Tom Meehan made a similar suggestion to his industry peers. “You need to understand your business needs before you go to IT, and that frequently may mean going to other departments before you go to IT. There are lots of players—it’s not usually just an IT-LP collaboration.”
It helps if the LP team sees itself as part of the larger business whole, according to Thomas Smith. “One of the big things at Macy’s is that we’re not in silos; everyone has their hands in everything,” he said. “That global business mindset helps us in LP forge the partnerships we need to get things done.”
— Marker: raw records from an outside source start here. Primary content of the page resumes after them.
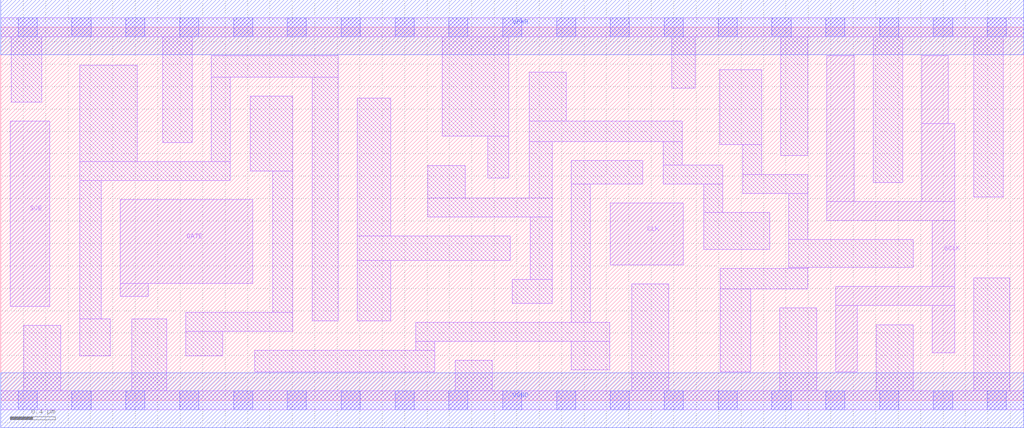
<source format=lef>
# Copyright 2020 The SkyWater PDK Authors
#
# Licensed under the Apache License, Version 2.0 (the "License");
# you may not use this file except in compliance with the License.
# You may obtain a copy of the License at
#
#     https://www.apache.org/licenses/LICENSE-2.0
#
# Unless required by applicable law or agreed to in writing, software
# distributed under the License is distributed on an "AS IS" BASIS,
# WITHOUT WARRANTIES OR CONDITIONS OF ANY KIND, either express or implied.
# See the License for the specific language governing permissions and
# limitations under the License.
#
# SPDX-License-Identifier: Apache-2.0

VERSION 5.7 ;
  NOWIREEXTENSIONATPIN ON ;
  DIVIDERCHAR "/" ;
  BUSBITCHARS "[]" ;
UNITS
  DATABASE MICRONS 200 ;
END UNITS
MACRO sky130_fd_sc_lp__sdlclkp_4
  CLASS CORE ;
  FOREIGN sky130_fd_sc_lp__sdlclkp_4 ;
  ORIGIN  0.000000  0.000000 ;
  SIZE  9.120000 BY  3.330000 ;
  SYMMETRY X Y R90 ;
  SITE unit ;
  PIN GATE
    ANTENNAGATEAREA  0.159000 ;
    DIRECTION INPUT ;
    USE SIGNAL ;
    PORT
      LAYER li1 ;
        RECT 1.065000 0.925000 1.315000 1.045000 ;
        RECT 1.065000 1.045000 2.245000 1.790000 ;
    END
  END GATE
  PIN GCLK
    ANTENNADIFFAREA  1.176000 ;
    DIRECTION OUTPUT ;
    USE SIGNAL ;
    PORT
      LAYER li1 ;
        RECT 7.365000 1.605000 8.505000 1.775000 ;
        RECT 7.365000 1.775000 7.610000 3.075000 ;
        RECT 7.445000 0.255000 7.635000 0.845000 ;
        RECT 7.445000 0.845000 8.505000 1.015000 ;
        RECT 8.210000 1.775000 8.505000 2.470000 ;
        RECT 8.210000 2.470000 8.445000 3.075000 ;
        RECT 8.305000 0.425000 8.505000 0.845000 ;
        RECT 8.305000 1.015000 8.505000 1.605000 ;
    END
  END GCLK
  PIN SCE
    ANTENNAGATEAREA  0.159000 ;
    DIRECTION INPUT ;
    USE SIGNAL ;
    PORT
      LAYER li1 ;
        RECT 0.085000 0.840000 0.435000 2.490000 ;
    END
  END SCE
  PIN CLK
    ANTENNAGATEAREA  0.474000 ;
    DIRECTION INPUT ;
    USE CLOCK ;
    PORT
      LAYER li1 ;
        RECT 5.435000 1.210000 6.085000 1.760000 ;
    END
  END CLK
  PIN VGND
    DIRECTION INOUT ;
    USE GROUND ;
    PORT
      LAYER met1 ;
        RECT 0.000000 -0.245000 9.120000 0.245000 ;
    END
  END VGND
  PIN VPWR
    DIRECTION INOUT ;
    USE POWER ;
    PORT
      LAYER met1 ;
        RECT 0.000000 3.085000 9.120000 3.575000 ;
    END
  END VPWR
  OBS
    LAYER li1 ;
      RECT 0.000000 -0.085000 9.120000 0.085000 ;
      RECT 0.000000  3.245000 9.120000 3.415000 ;
      RECT 0.095000  2.660000 0.365000 3.245000 ;
      RECT 0.205000  0.085000 0.535000 0.670000 ;
      RECT 0.705000  0.395000 0.975000 0.725000 ;
      RECT 0.705000  0.725000 0.895000 1.960000 ;
      RECT 0.705000  1.960000 2.045000 2.130000 ;
      RECT 0.705000  2.130000 1.215000 2.990000 ;
      RECT 1.170000  0.085000 1.480000 0.725000 ;
      RECT 1.445000  2.300000 1.705000 3.245000 ;
      RECT 1.650000  0.395000 1.980000 0.615000 ;
      RECT 1.650000  0.615000 2.605000 0.785000 ;
      RECT 1.875000  2.130000 2.045000 2.885000 ;
      RECT 1.875000  2.885000 3.010000 3.075000 ;
      RECT 2.225000  2.045000 2.605000 2.715000 ;
      RECT 2.265000  0.255000 3.870000 0.445000 ;
      RECT 2.425000  0.785000 2.605000 2.045000 ;
      RECT 2.775000  0.710000 3.010000 2.885000 ;
      RECT 3.180000  0.710000 3.475000 1.250000 ;
      RECT 3.180000  1.250000 4.540000 1.465000 ;
      RECT 3.180000  1.465000 3.475000 2.695000 ;
      RECT 3.700000  0.445000 3.870000 0.525000 ;
      RECT 3.700000  0.525000 5.430000 0.695000 ;
      RECT 3.805000  1.635000 4.915000 1.805000 ;
      RECT 3.805000  1.805000 4.140000 2.095000 ;
      RECT 3.935000  2.360000 4.530000 3.245000 ;
      RECT 4.050000  0.085000 4.380000 0.355000 ;
      RECT 4.340000  1.985000 4.530000 2.360000 ;
      RECT 4.560000  0.865000 4.915000 1.080000 ;
      RECT 4.710000  1.805000 4.915000 2.310000 ;
      RECT 4.710000  2.310000 6.075000 2.490000 ;
      RECT 4.710000  2.490000 5.040000 2.930000 ;
      RECT 4.720000  1.080000 4.915000 1.635000 ;
      RECT 5.085000  0.270000 5.430000 0.525000 ;
      RECT 5.085000  0.695000 5.255000 1.930000 ;
      RECT 5.085000  1.930000 5.725000 2.140000 ;
      RECT 5.625000  0.085000 5.955000 1.040000 ;
      RECT 5.905000  1.930000 6.435000 2.100000 ;
      RECT 5.905000  2.100000 6.075000 2.310000 ;
      RECT 5.980000  2.785000 6.190000 3.245000 ;
      RECT 6.265000  1.345000 6.855000 1.675000 ;
      RECT 6.265000  1.675000 6.435000 1.930000 ;
      RECT 6.410000  2.280000 6.785000 2.950000 ;
      RECT 6.415000  0.255000 6.685000 0.995000 ;
      RECT 6.415000  0.995000 7.195000 1.175000 ;
      RECT 6.615000  1.845000 7.195000 2.015000 ;
      RECT 6.615000  2.015000 6.785000 2.280000 ;
      RECT 6.945000  0.085000 7.275000 0.825000 ;
      RECT 6.955000  2.185000 7.195000 3.245000 ;
      RECT 7.025000  1.175000 7.195000 1.185000 ;
      RECT 7.025000  1.185000 8.135000 1.435000 ;
      RECT 7.025000  1.435000 7.195000 1.845000 ;
      RECT 7.780000  1.945000 8.040000 3.245000 ;
      RECT 7.805000  0.085000 8.135000 0.675000 ;
      RECT 8.675000  0.085000 8.995000 1.090000 ;
      RECT 8.675000  1.815000 8.935000 3.245000 ;
    LAYER mcon ;
      RECT 0.155000 -0.085000 0.325000 0.085000 ;
      RECT 0.155000  3.245000 0.325000 3.415000 ;
      RECT 0.635000 -0.085000 0.805000 0.085000 ;
      RECT 0.635000  3.245000 0.805000 3.415000 ;
      RECT 1.115000 -0.085000 1.285000 0.085000 ;
      RECT 1.115000  3.245000 1.285000 3.415000 ;
      RECT 1.595000 -0.085000 1.765000 0.085000 ;
      RECT 1.595000  3.245000 1.765000 3.415000 ;
      RECT 2.075000 -0.085000 2.245000 0.085000 ;
      RECT 2.075000  3.245000 2.245000 3.415000 ;
      RECT 2.555000 -0.085000 2.725000 0.085000 ;
      RECT 2.555000  3.245000 2.725000 3.415000 ;
      RECT 3.035000 -0.085000 3.205000 0.085000 ;
      RECT 3.035000  3.245000 3.205000 3.415000 ;
      RECT 3.515000 -0.085000 3.685000 0.085000 ;
      RECT 3.515000  3.245000 3.685000 3.415000 ;
      RECT 3.995000 -0.085000 4.165000 0.085000 ;
      RECT 3.995000  3.245000 4.165000 3.415000 ;
      RECT 4.475000 -0.085000 4.645000 0.085000 ;
      RECT 4.475000  3.245000 4.645000 3.415000 ;
      RECT 4.955000 -0.085000 5.125000 0.085000 ;
      RECT 4.955000  3.245000 5.125000 3.415000 ;
      RECT 5.435000 -0.085000 5.605000 0.085000 ;
      RECT 5.435000  3.245000 5.605000 3.415000 ;
      RECT 5.915000 -0.085000 6.085000 0.085000 ;
      RECT 5.915000  3.245000 6.085000 3.415000 ;
      RECT 6.395000 -0.085000 6.565000 0.085000 ;
      RECT 6.395000  3.245000 6.565000 3.415000 ;
      RECT 6.875000 -0.085000 7.045000 0.085000 ;
      RECT 6.875000  3.245000 7.045000 3.415000 ;
      RECT 7.355000 -0.085000 7.525000 0.085000 ;
      RECT 7.355000  3.245000 7.525000 3.415000 ;
      RECT 7.835000 -0.085000 8.005000 0.085000 ;
      RECT 7.835000  3.245000 8.005000 3.415000 ;
      RECT 8.315000 -0.085000 8.485000 0.085000 ;
      RECT 8.315000  3.245000 8.485000 3.415000 ;
      RECT 8.795000 -0.085000 8.965000 0.085000 ;
      RECT 8.795000  3.245000 8.965000 3.415000 ;
  END
END sky130_fd_sc_lp__sdlclkp_4
END LIBRARY

</source>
Finally, several LP executives noted that they’ve used outreach to other departments not only to push joint projects higher up on the agenda of IT, but also to arrive at bigger, better, and more expansive technology solutions than ones they had initially identified. One expert shared the example of an LP department that wanted a virtual network to segment its cameras from the store’s network. And because partnering was a core mission of the LP group, it became aware that an engineering group had been investigating a similar network setup for its own purposes. The technology team was then able to put it all together—providing both groups what they needed by combining the two projects—and saved money by doing so.